** Opening Material for this exercise block **

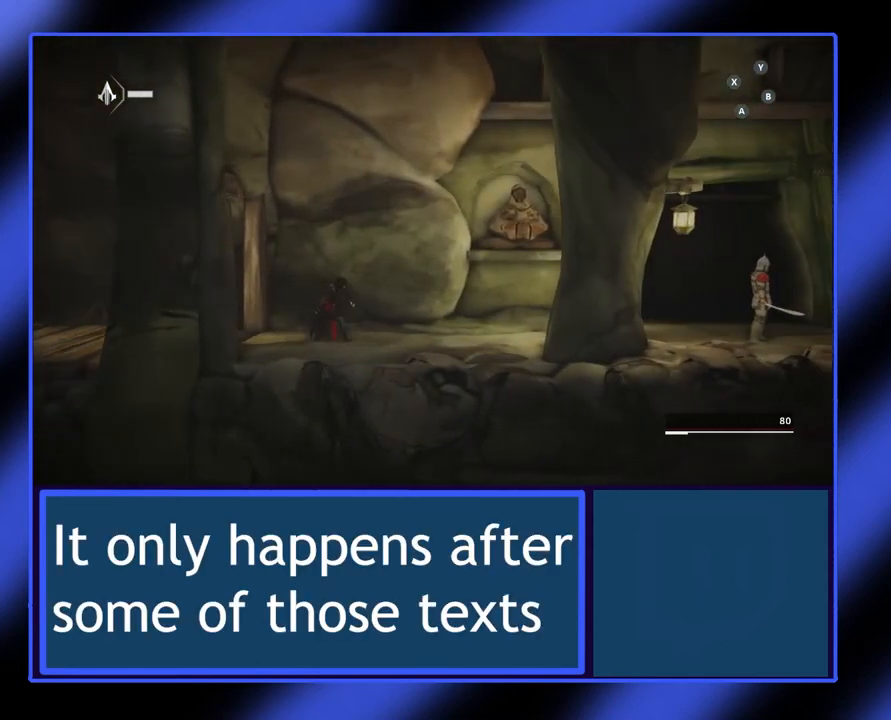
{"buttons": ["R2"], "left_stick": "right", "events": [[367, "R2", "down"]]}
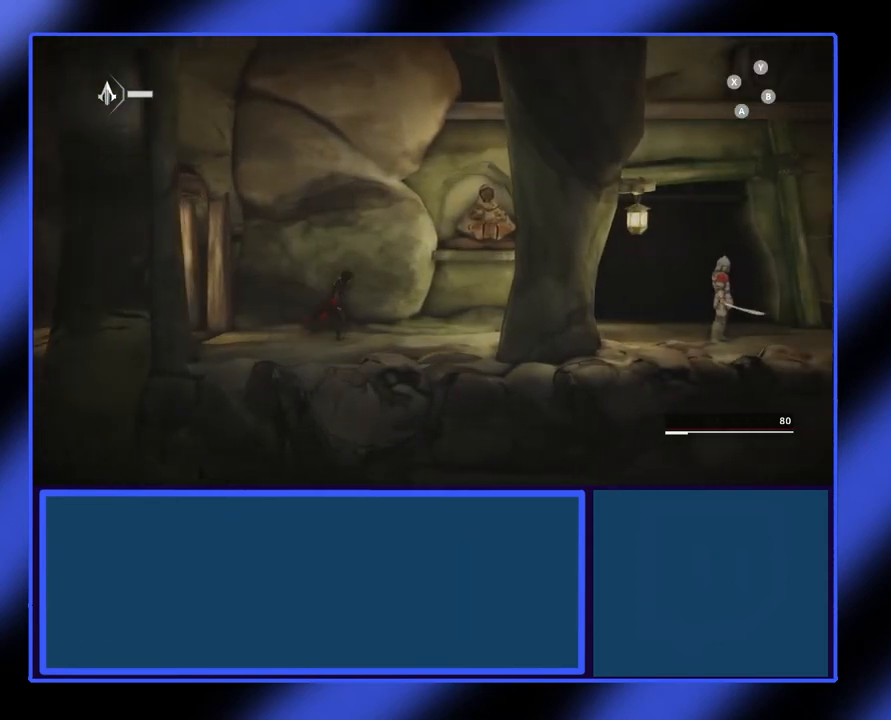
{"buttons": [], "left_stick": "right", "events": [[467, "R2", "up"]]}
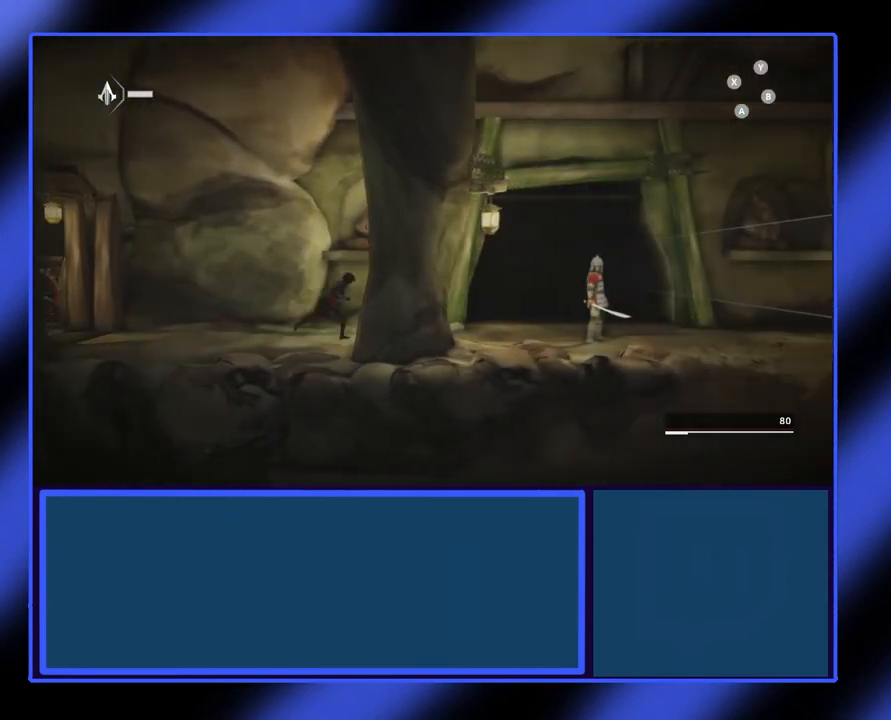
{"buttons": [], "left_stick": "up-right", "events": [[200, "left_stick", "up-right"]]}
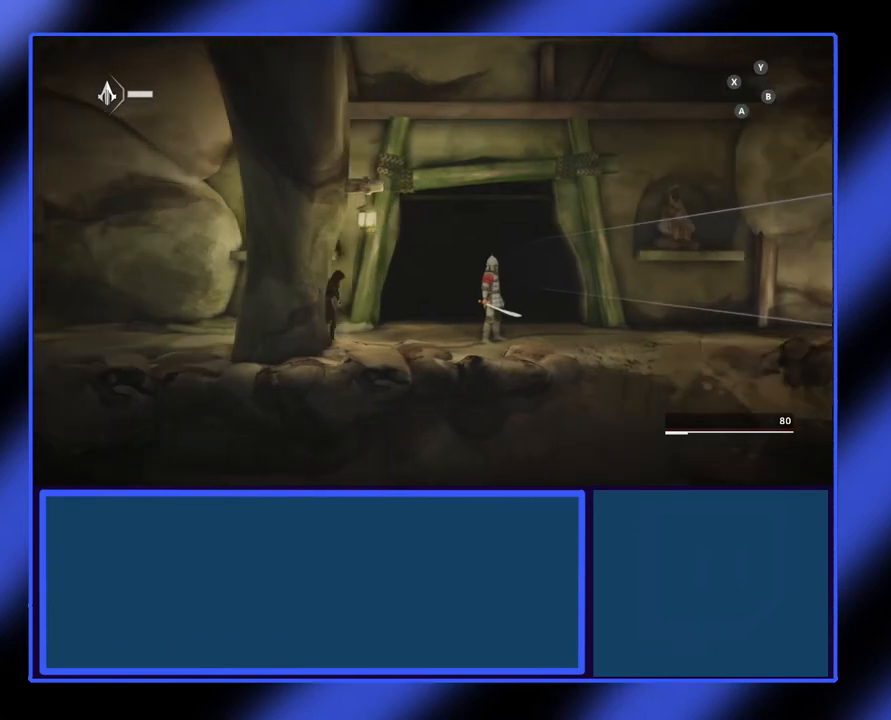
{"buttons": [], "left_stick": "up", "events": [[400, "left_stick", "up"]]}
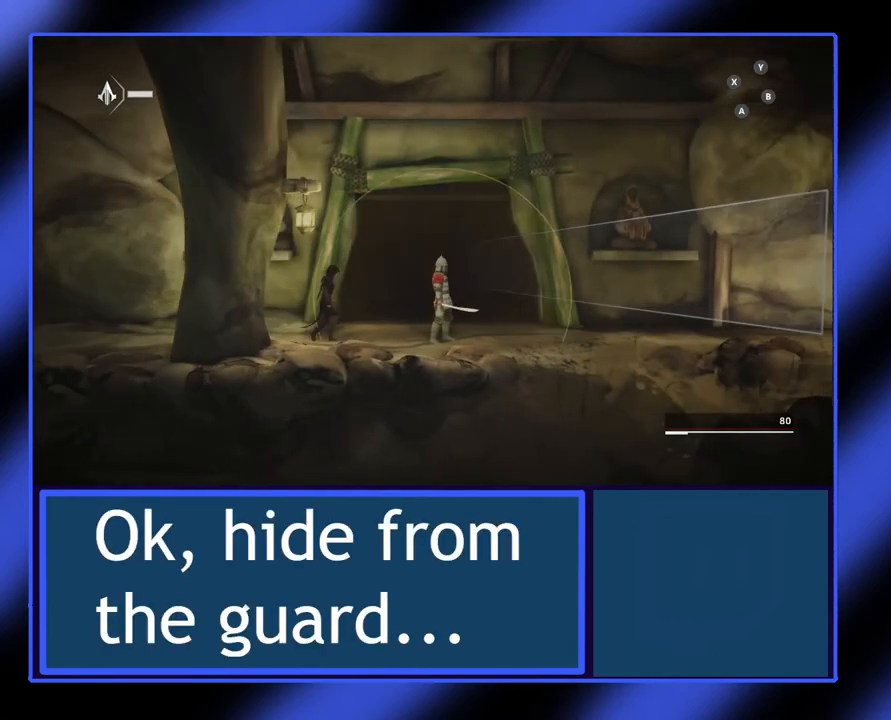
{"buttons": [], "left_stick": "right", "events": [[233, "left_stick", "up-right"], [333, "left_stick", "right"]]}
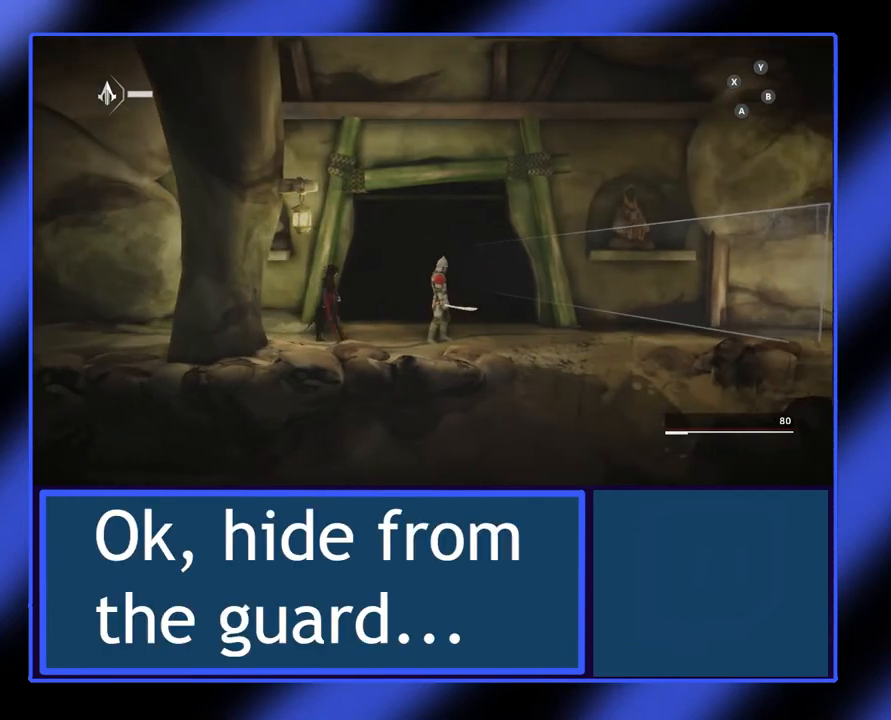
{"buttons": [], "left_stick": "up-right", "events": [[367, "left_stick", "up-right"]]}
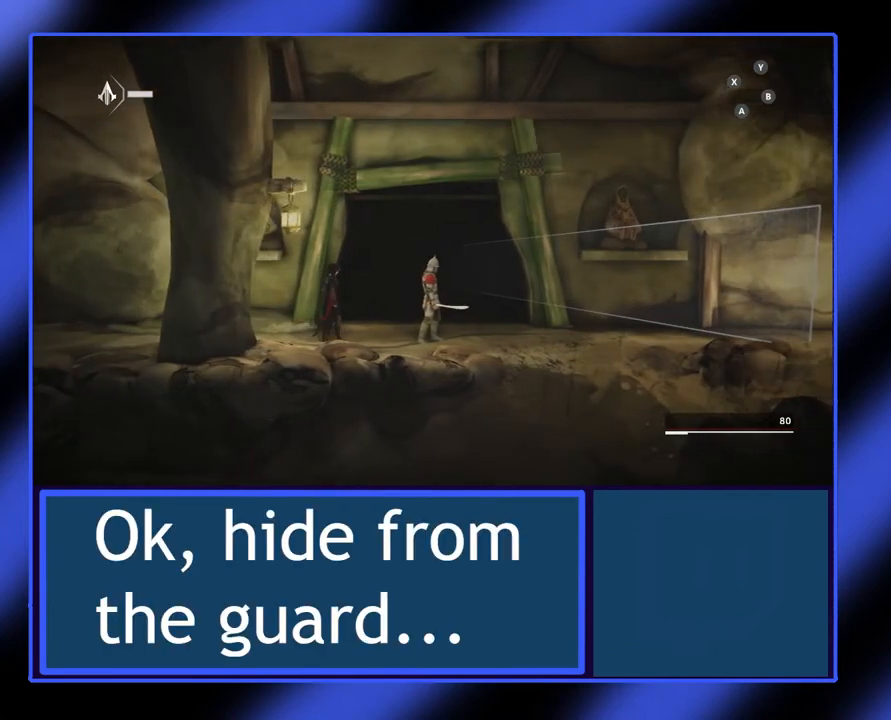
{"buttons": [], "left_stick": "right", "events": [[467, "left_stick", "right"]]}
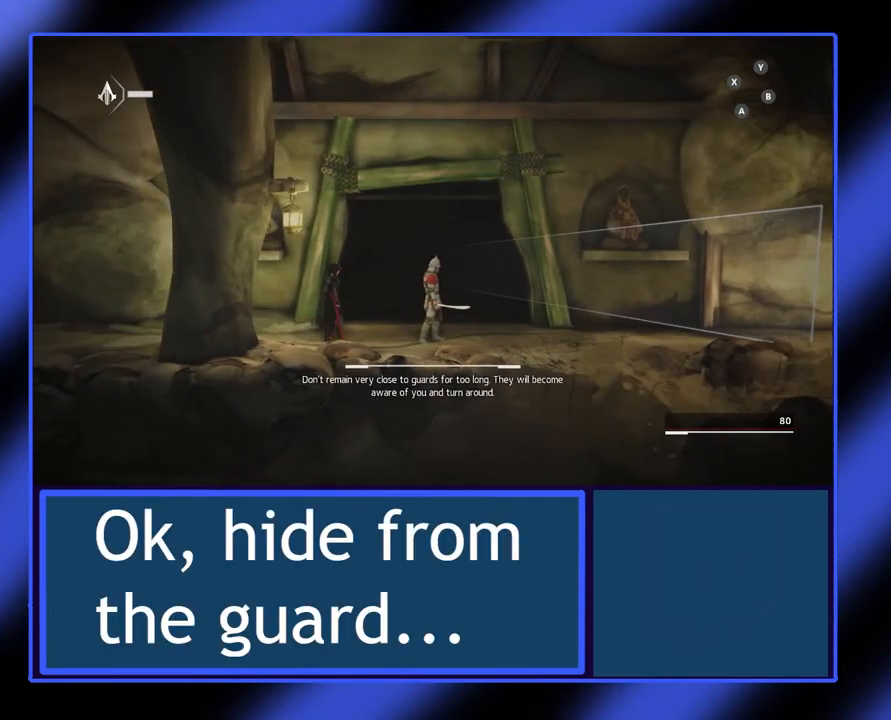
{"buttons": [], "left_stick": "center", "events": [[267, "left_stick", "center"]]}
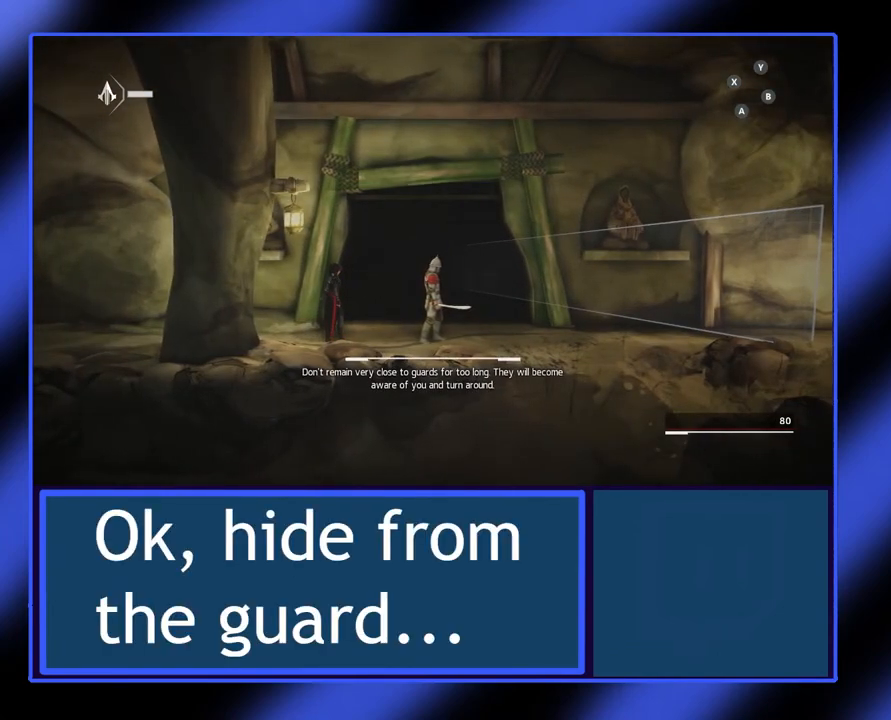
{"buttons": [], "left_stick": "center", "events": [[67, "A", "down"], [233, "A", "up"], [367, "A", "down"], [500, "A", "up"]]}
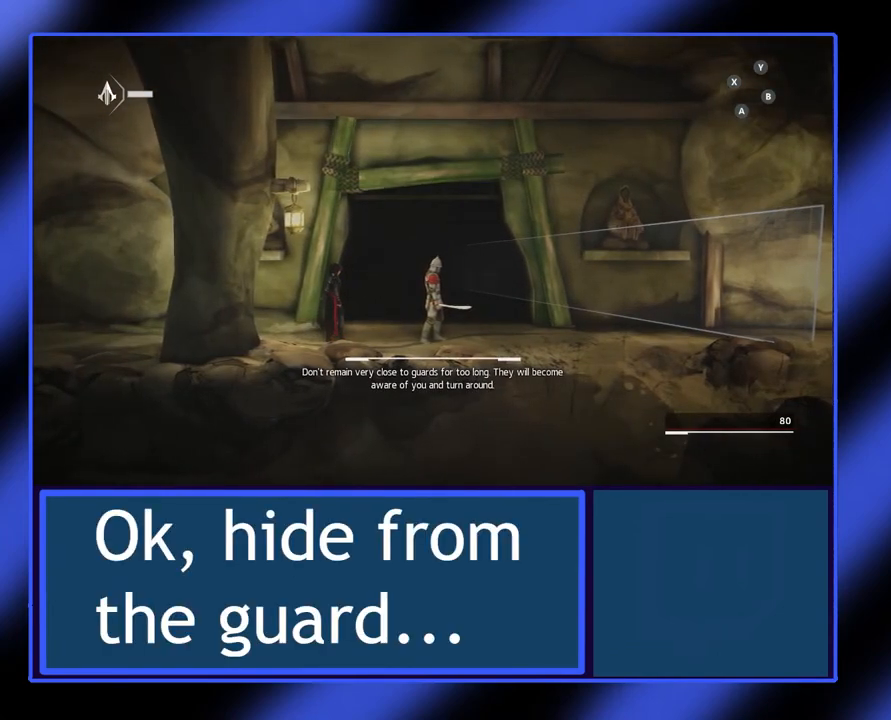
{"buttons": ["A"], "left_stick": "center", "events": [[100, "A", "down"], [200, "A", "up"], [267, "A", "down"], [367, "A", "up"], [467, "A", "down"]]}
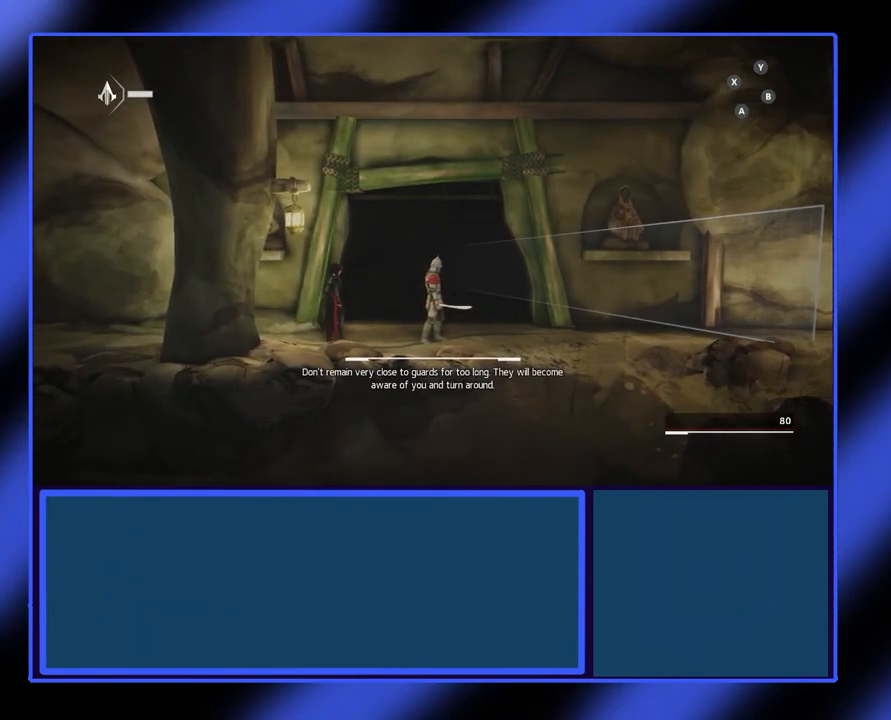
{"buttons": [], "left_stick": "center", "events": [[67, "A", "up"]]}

** Closing Material for this exercise block **

Pull every line that holds the string "down" out of the records.

{"buttons": ["R2"], "left_stick": "right", "events": [[367, "R2", "down"]]}
{"buttons": [], "left_stick": "center", "events": [[67, "A", "down"], [233, "A", "up"], [367, "A", "down"], [500, "A", "up"]]}
{"buttons": ["A"], "left_stick": "center", "events": [[100, "A", "down"], [200, "A", "up"], [267, "A", "down"], [367, "A", "up"], [467, "A", "down"]]}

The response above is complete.